═════ SUPPLIED RECORDS ═════

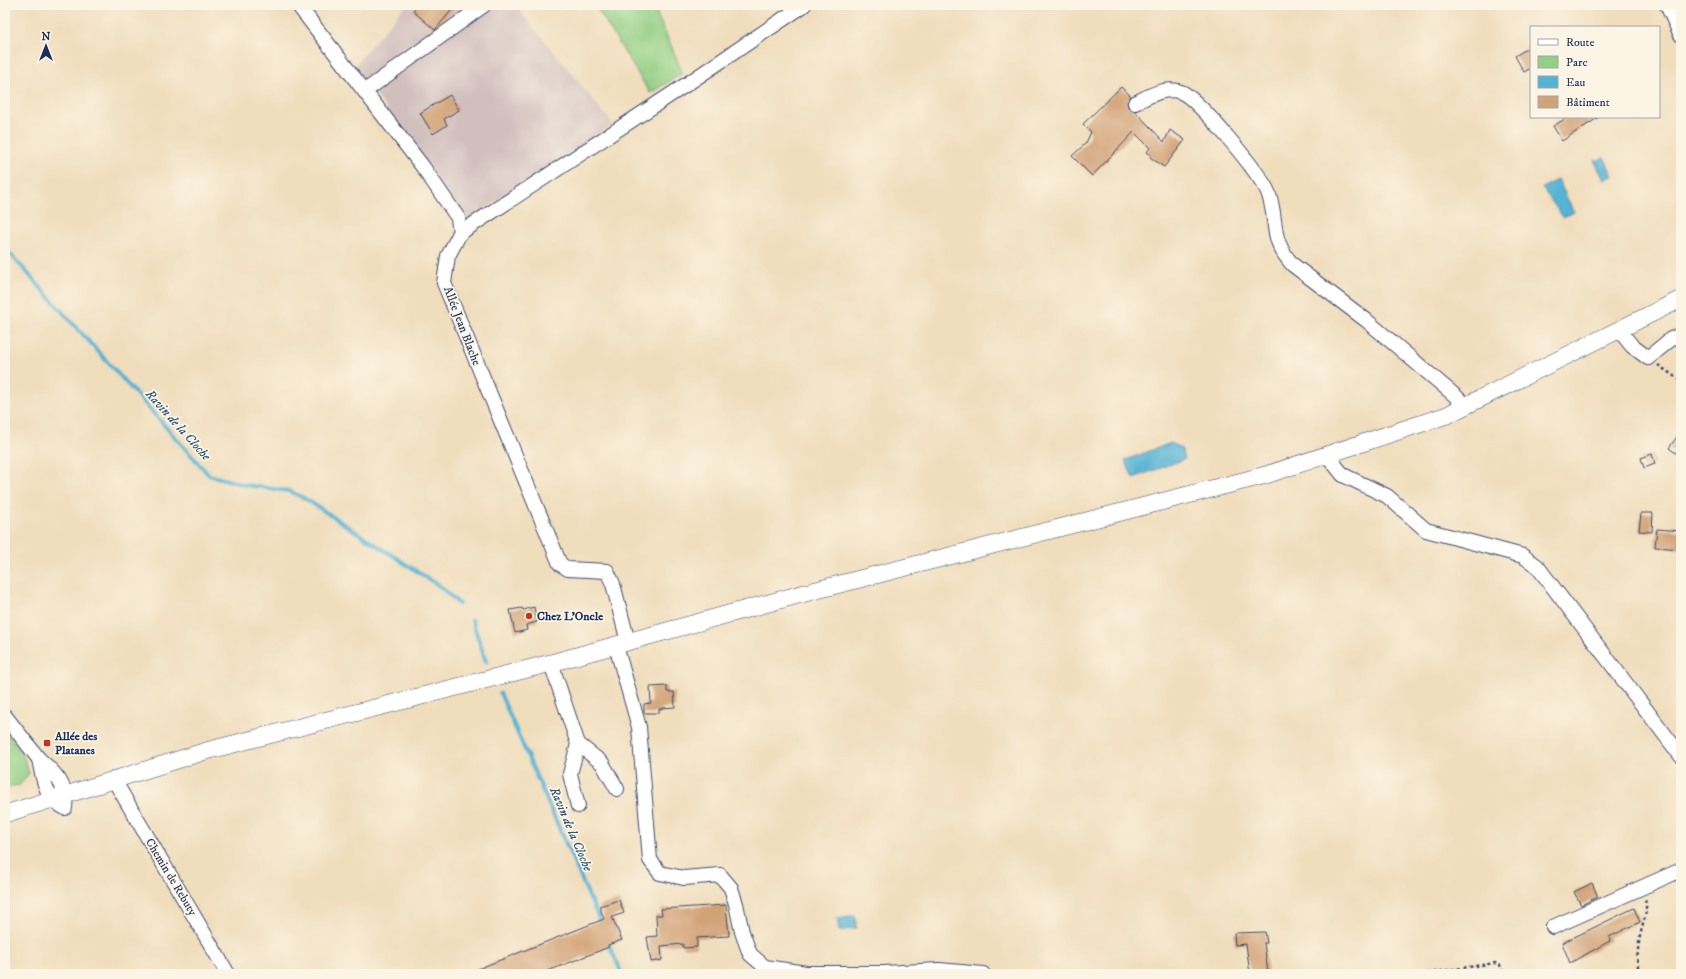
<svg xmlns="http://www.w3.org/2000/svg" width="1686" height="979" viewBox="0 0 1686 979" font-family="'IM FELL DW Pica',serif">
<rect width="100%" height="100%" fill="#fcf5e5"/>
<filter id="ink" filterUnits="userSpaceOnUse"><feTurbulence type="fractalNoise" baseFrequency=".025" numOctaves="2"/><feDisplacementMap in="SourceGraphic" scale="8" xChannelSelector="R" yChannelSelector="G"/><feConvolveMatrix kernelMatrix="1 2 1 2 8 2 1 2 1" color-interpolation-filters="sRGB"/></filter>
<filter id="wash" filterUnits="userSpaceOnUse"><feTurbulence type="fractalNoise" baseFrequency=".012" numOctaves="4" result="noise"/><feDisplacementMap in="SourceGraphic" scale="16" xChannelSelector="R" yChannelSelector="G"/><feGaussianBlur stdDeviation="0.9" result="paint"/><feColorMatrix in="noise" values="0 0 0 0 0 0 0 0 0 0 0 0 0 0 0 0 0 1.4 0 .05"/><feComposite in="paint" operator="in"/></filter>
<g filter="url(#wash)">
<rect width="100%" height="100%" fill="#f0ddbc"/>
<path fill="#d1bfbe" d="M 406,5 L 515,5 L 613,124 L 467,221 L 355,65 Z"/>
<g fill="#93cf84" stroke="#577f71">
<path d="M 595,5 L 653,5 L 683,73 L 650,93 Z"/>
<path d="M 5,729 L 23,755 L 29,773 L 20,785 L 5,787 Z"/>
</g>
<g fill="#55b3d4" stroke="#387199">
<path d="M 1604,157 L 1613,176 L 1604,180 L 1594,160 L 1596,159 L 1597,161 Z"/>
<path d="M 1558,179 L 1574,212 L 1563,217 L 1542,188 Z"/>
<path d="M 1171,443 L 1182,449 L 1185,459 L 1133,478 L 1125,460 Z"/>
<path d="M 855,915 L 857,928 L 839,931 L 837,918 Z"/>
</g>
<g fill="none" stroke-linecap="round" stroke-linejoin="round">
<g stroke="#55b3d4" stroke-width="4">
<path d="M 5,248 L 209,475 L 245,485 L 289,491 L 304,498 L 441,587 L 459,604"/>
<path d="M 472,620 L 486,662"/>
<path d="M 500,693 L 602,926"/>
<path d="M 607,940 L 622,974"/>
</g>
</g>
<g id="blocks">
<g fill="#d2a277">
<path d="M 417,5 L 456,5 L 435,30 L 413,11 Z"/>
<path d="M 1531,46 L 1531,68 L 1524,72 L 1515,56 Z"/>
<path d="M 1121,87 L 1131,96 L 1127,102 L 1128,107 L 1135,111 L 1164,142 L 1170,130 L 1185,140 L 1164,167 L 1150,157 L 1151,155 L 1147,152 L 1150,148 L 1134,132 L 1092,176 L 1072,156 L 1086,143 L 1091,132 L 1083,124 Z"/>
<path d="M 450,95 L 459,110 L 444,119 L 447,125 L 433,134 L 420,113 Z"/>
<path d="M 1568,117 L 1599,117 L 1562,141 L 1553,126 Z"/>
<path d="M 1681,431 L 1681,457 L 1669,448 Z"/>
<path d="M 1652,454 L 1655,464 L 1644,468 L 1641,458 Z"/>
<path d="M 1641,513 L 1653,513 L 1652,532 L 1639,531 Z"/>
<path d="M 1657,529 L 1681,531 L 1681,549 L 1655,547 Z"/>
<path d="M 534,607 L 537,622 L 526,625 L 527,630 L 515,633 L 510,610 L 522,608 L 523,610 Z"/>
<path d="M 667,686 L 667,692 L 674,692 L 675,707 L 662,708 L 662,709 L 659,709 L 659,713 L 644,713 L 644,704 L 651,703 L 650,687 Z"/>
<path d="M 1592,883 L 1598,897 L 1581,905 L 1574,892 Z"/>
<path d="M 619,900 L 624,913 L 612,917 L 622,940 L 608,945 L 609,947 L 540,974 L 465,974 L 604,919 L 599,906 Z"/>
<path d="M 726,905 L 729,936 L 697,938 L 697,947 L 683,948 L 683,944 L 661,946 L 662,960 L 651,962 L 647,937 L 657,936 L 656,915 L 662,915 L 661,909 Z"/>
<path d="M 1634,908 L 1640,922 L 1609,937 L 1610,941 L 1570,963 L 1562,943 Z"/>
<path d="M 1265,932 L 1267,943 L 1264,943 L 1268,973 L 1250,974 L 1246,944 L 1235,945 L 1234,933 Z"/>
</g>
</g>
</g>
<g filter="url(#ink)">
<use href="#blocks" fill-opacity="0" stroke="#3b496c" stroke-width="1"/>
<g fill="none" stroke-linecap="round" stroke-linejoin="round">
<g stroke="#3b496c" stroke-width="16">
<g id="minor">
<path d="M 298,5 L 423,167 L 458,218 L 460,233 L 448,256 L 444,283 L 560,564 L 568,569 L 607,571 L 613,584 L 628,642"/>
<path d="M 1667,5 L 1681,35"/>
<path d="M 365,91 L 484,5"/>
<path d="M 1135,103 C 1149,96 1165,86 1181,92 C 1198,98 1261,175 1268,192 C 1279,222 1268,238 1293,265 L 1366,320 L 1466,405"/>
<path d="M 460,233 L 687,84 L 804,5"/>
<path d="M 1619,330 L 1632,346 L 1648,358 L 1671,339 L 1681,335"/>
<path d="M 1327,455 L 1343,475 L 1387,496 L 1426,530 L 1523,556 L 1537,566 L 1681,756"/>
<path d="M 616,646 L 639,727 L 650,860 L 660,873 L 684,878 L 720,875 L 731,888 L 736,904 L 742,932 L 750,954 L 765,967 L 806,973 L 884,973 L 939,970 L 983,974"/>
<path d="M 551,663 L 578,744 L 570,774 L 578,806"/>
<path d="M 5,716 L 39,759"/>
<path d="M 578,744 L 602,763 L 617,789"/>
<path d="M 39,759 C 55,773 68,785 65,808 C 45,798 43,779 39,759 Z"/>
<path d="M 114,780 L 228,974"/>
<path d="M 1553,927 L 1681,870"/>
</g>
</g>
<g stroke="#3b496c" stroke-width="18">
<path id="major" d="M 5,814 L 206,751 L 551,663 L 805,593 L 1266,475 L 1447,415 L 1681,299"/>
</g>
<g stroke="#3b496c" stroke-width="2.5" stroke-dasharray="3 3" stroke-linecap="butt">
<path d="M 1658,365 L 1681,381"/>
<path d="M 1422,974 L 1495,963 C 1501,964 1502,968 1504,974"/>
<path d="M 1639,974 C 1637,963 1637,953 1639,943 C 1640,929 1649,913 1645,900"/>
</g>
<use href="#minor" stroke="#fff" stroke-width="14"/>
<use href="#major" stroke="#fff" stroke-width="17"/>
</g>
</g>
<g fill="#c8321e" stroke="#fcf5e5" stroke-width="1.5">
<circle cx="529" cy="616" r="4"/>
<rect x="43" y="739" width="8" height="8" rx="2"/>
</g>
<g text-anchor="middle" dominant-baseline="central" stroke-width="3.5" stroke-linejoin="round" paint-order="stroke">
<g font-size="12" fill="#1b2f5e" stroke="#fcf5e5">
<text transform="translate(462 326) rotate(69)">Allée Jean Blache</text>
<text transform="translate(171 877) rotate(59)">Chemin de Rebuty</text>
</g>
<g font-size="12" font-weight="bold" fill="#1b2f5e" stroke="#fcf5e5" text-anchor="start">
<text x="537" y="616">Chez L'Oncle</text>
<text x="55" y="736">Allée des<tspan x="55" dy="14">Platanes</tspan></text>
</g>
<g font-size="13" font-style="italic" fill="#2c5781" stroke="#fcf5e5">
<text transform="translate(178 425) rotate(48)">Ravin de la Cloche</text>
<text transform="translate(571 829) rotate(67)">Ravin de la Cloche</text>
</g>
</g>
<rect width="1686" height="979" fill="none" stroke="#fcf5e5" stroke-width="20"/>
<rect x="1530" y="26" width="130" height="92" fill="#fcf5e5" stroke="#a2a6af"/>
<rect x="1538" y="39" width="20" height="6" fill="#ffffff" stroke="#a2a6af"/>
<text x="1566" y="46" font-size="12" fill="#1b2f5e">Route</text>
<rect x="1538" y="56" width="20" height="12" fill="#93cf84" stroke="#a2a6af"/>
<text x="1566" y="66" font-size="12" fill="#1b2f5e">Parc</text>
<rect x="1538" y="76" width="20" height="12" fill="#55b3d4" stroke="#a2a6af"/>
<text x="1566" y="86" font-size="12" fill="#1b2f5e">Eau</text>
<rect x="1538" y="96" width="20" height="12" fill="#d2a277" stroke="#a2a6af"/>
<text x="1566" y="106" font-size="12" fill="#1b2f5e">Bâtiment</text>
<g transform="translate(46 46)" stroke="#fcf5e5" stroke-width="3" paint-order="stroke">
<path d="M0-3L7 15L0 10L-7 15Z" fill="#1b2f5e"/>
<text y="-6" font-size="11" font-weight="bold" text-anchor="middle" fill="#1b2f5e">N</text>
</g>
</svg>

═════

• **HOW TO COMPLETE THIS TASK**
Give the number of lines in the listing that contain the word "order", leaving out all other words.

• **TASK OUTPUT**
2